AVAILABLE RECORDS:
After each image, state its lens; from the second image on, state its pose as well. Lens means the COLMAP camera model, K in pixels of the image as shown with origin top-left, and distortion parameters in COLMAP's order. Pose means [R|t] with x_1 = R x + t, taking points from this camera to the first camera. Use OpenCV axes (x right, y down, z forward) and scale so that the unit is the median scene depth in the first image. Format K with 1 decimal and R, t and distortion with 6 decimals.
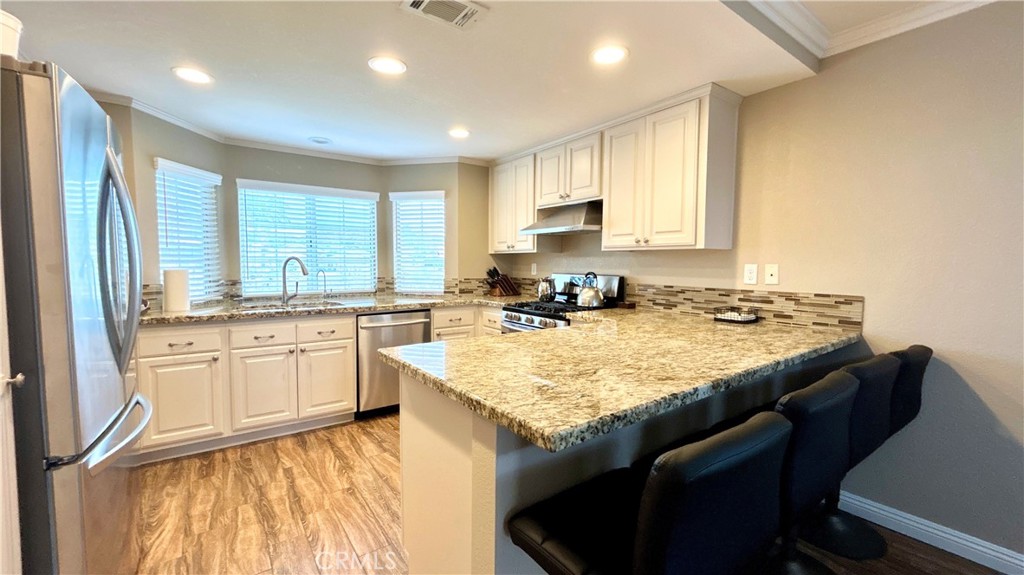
lens RADIAL K [[415.4, 0, 510.2], [0, 415.4, 290.6], [0, 0, 1]] dist [-0.001409, 0.000247]
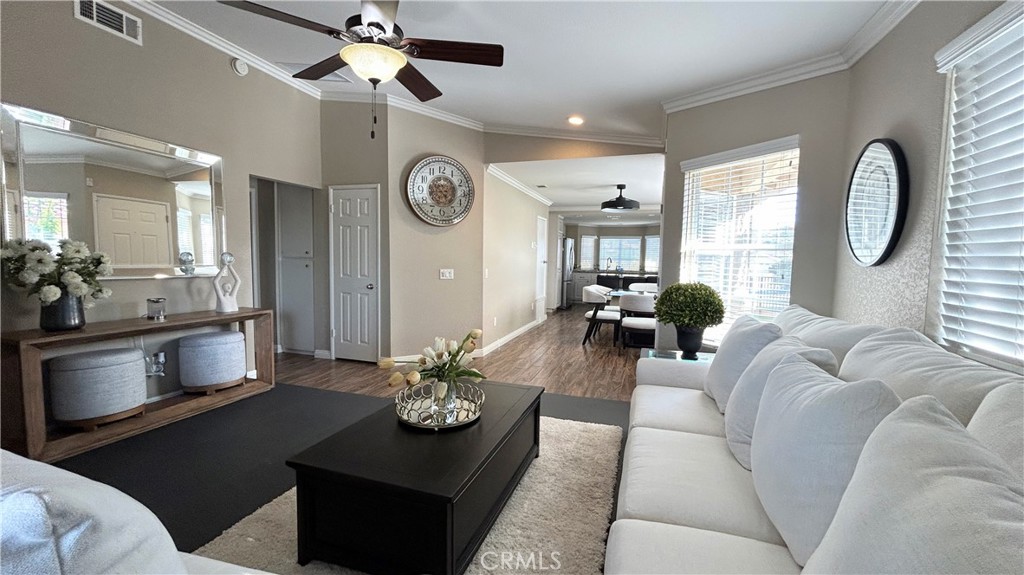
lens RADIAL K [[415.4, 0, 508.2], [0, 415.4, 290.7], [0, 0, 1]] dist [-0.001409, 0.000247]
pose [[0.584168, 0.072705, -0.808370, 1.807688], [-0.074446, 0.996581, 0.035834, 0.129032], [0.808211, 0.039247, 0.587583, -1.732032]]
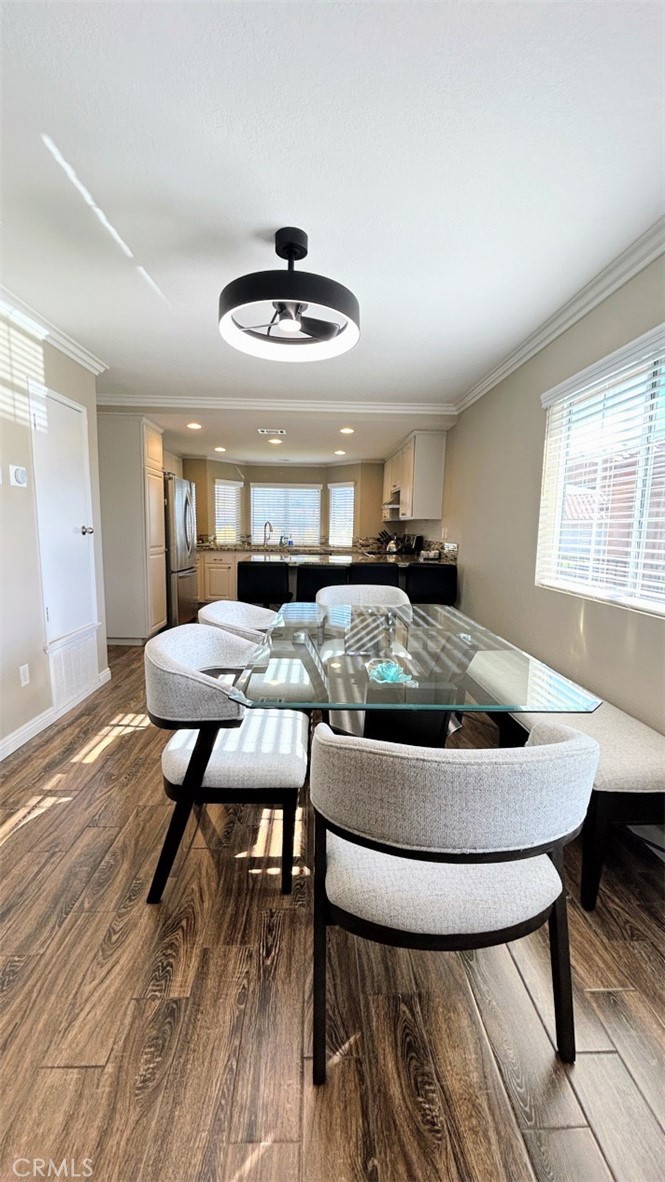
lens RADIAL K [[479.5, 0, 329.6], [0, 479.5, 598.4], [0, 0, 1]] dist [-0.001409, 0.000247]
pose [[0.831062, 0.090133, -0.548828, 0.949556], [-0.052106, 0.995059, 0.084516, 0.064299], [0.553733, -0.041640, 0.831652, -0.705499]]
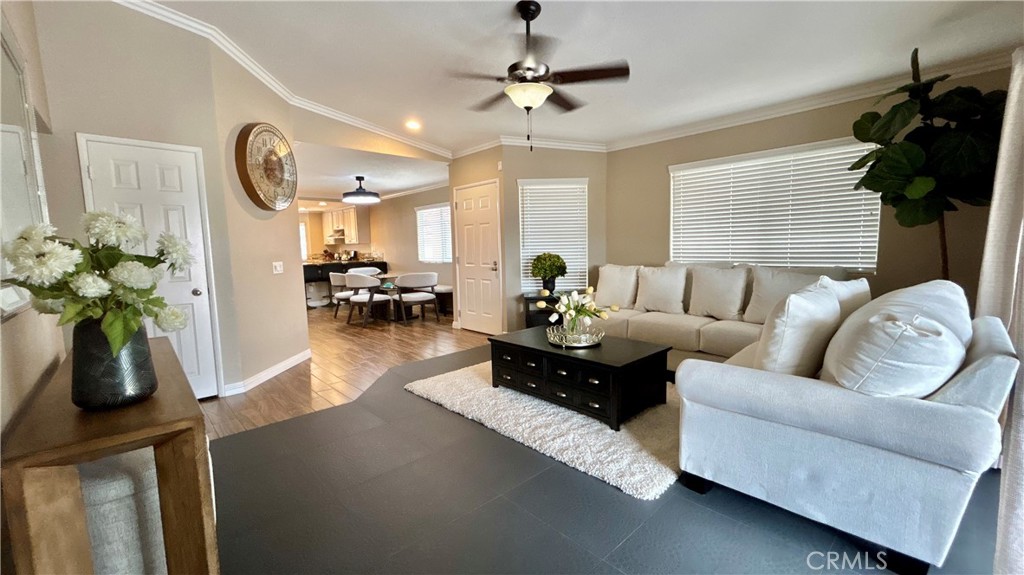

WORK TO BE COMPLETED:
Format every line of the records above as a numbered list, skipping blank lines and leaving the pictures out.

SOLUTION FOR THIS EXERCISE:
1. After each image, state its lens; from the second image on, state its pose as well. Lens means the COLMAP camera model, K in pixels of the image as shown with origin top-left, and distortion parameters in COLMAP's order. Pose means [R|t] with x_1 = R x + t, taking points from this camera to the first camera. Use OpenCV axes (x right, y down, z forward) and scale so that the unit is the median scene depth in the first image. Format K with 1 decimal and R, t and distortion with 6 decimals.
2. lens RADIAL K [[415.4, 0, 510.2], [0, 415.4, 290.6], [0, 0, 1]] dist [-0.001409, 0.000247]
3. lens RADIAL K [[415.4, 0, 508.2], [0, 415.4, 290.7], [0, 0, 1]] dist [-0.001409, 0.000247]
4. pose [[0.584168, 0.072705, -0.808370, 1.807688], [-0.074446, 0.996581, 0.035834, 0.129032], [0.808211, 0.039247, 0.587583, -1.732032]]
5. lens RADIAL K [[479.5, 0, 329.6], [0, 479.5, 598.4], [0, 0, 1]] dist [-0.001409, 0.000247]
6. pose [[0.831062, 0.090133, -0.548828, 0.949556], [-0.052106, 0.995059, 0.084516, 0.064299], [0.553733, -0.041640, 0.831652, -0.705499]]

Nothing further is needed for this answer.